Les sculpteurs à Persépolis ont droit à autant d’éloges que les architectes ; leur labeur seul, n’eussent-ils fait qu’ébaucher des œuvres grossières, serait encore de nature à nous étonner : ils ont littéralement brodé sous leur ciseau tous les plans inclinés qu’on leur a livrés. Le long des escaliers court une espèce de frise chargée de personnages hauts de cinquante-sept centimètres environ. Un voyageur — Le Bruyn, si je ne me trompe, — a pris le soin de compter ces figures ; il en a reconnu treize cents, plus ou moins bien conservées. Quelle bonne fortune pour les archéologues ! Ce sont ces bas-reliefs semés de tous côtés avec une si heureuse profusion qui, mieux qu’Hérodote, mieux que Xénophon, mieux que Ctésias, le médecin grec de Gnide attaché, au temps de l’expédition des Dix-Mille, à la personne d’Artaxerxés, ont appris d’une façon certaine à nos orientalistes les coutumes de la cour, qui les ont fait assister aux grandes chasses royales et ont étalé sous leurs yeux, comme dans les vitrines d’un musée, les armes offensives et défensives des Perses, les costumes de guerre des cavaliers et des fantassins, les bardes de fer et les caparaçons de mailles des chevaux. Chardin prétend qu’il n’a jamais rien contemplé de si grand et de si magnifique ; l’ambassadeur portugais Figueroa soutient que ces débris sont le seul monument au monde ou l’on retrouve l’antiquité dans son naturel ; et Flandin, dont le jugement sur ce point ne comporte pas d’appel, n’hésite pas à les déclarer aussi remarquables au point de vue de l’art qu’au point de vue archéologique.

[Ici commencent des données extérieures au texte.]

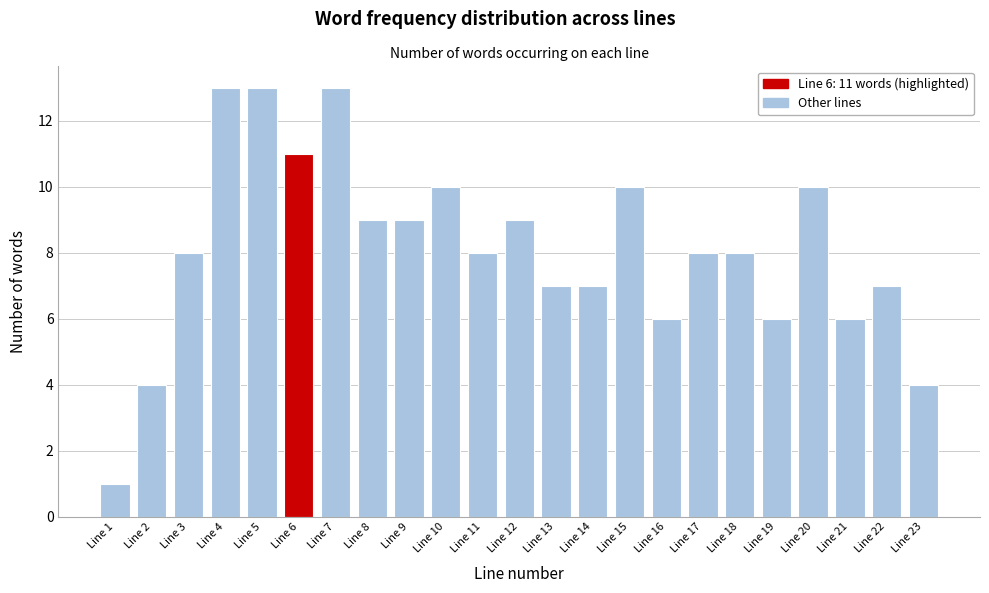

Reading left to right, transcribe all the data shown in this chart.

Line 1=1	Line 2=4	Line 3=8	Line 4=13	Line 5=13	Line 6=11	Line 7=13	Line 8=9	Line 9=9	Line 10=10	Line 11=8	Line 12=9	Line 13=7	Line 14=7	Line 15=10	Line 16=6	Line 17=8	Line 18=8	Line 19=6	Line 20=10	Line 21=6	Line 22=7	Line 23=4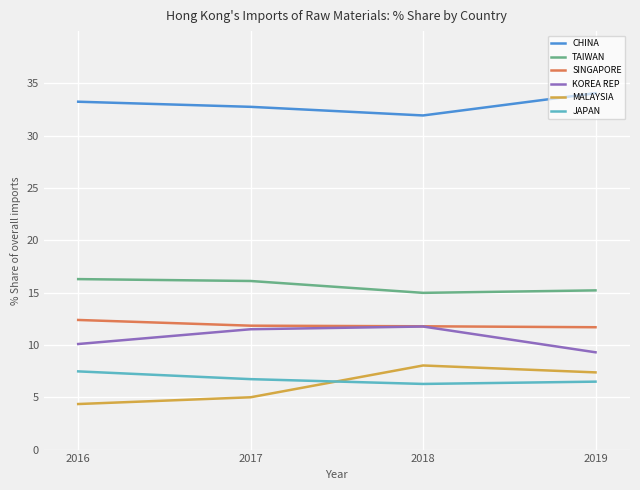

What is the greatest value displayed?

34.1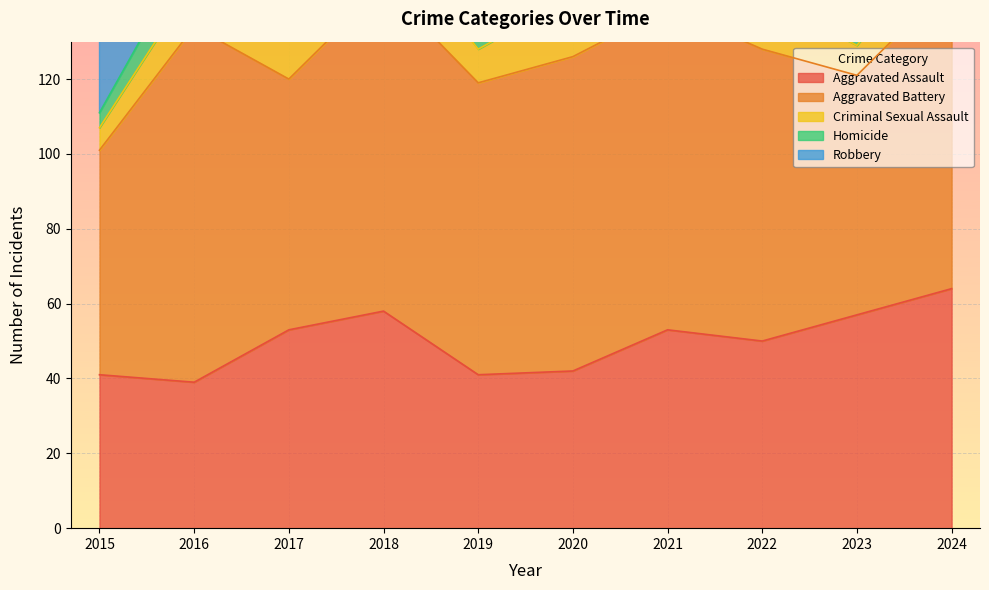

Reading left to right, what are all the values shown in this chart?

Aggravated Assault: 41	39	53	58	41	42	53	50	57	64
Aggravated Battery: 60	95	67	87	78	84	86	78	64	82
Criminal Sexual Assault: 6	12	14	15	9	16	15	14	8	14
Homicide: 4	10	11	7	5	10	8	2	7	3
Robbery: 105	128	106	123	89	117	63	79	87	56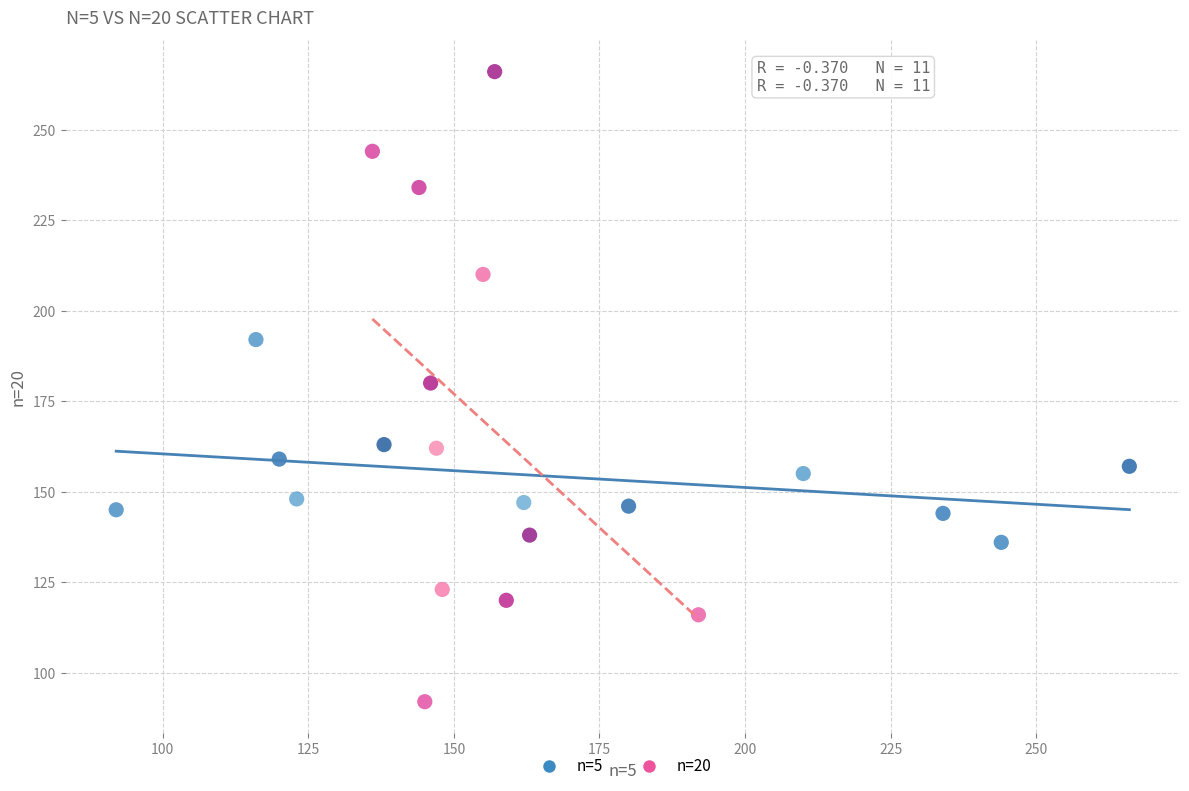

Which series has the widest spread of Y values?

n=20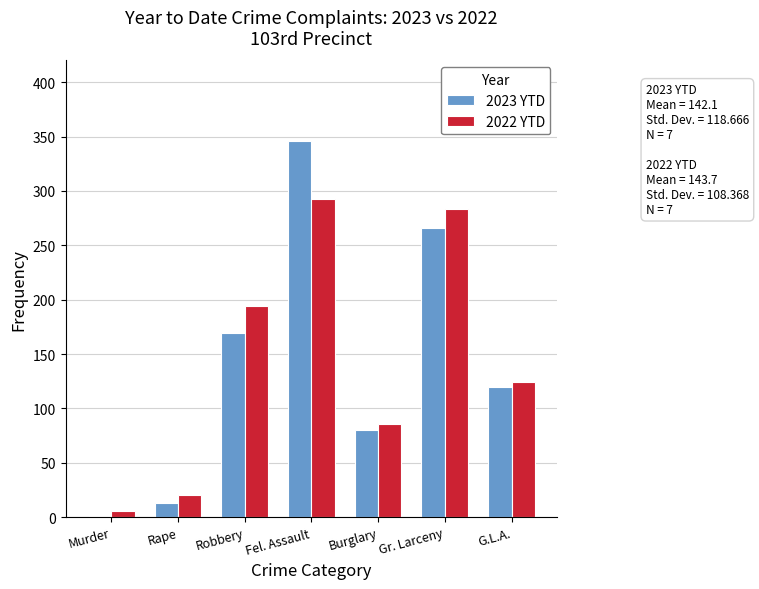

The value of 2023 YTD at Rape is 13. True or false?

True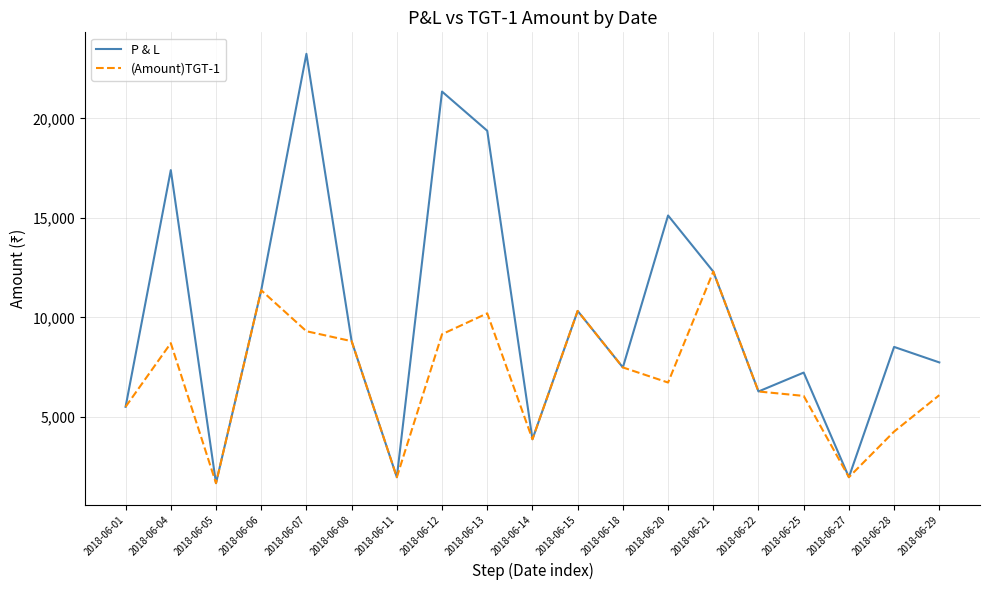

Which series has the largest total across all categories?

P & L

Revenons maintenant pas la pensée aux jours d’Alexandre : le roi de Macédoine a été introduit dans la citadelle par Tiridate ; il couvre du belliqueux cortège de ses généraux, de ses écuyers, de ses gardes, les degrés de l’escalier monumental. Les portes de bronze ont crié sur leurs gonds ; c’en est fait, elles viennent de livrer passage aux vainqueurs. Les colosses sculptés dans la masse des piliers énormes voient avec étonne m en t ces guerriers inconnus pénétrer dans le riche sanctuaire dont les triomphateurs d’autrefois les avaient chargés d’interdire l’accès. Ces monstres symboliques sont encore debout : Pietro della Valle, Chardin, Rich, Buckingham les ont vus ; Flandin les a dessinés. A combien de monarques, à combien de généraux victorieux n’ont-ils pas raconté, depuis l’année 331 avant notre ère, l’instabilité trop aisément oubliée des grandeurs humaines ? Us auront probablement fini par en prendre l’habitude ; leur immobilité semble dire aujourd’hui au voyageur qui, du bas de l’escalier, les contemple : Montez ! Nous avons perdu la faculté de nous étonner.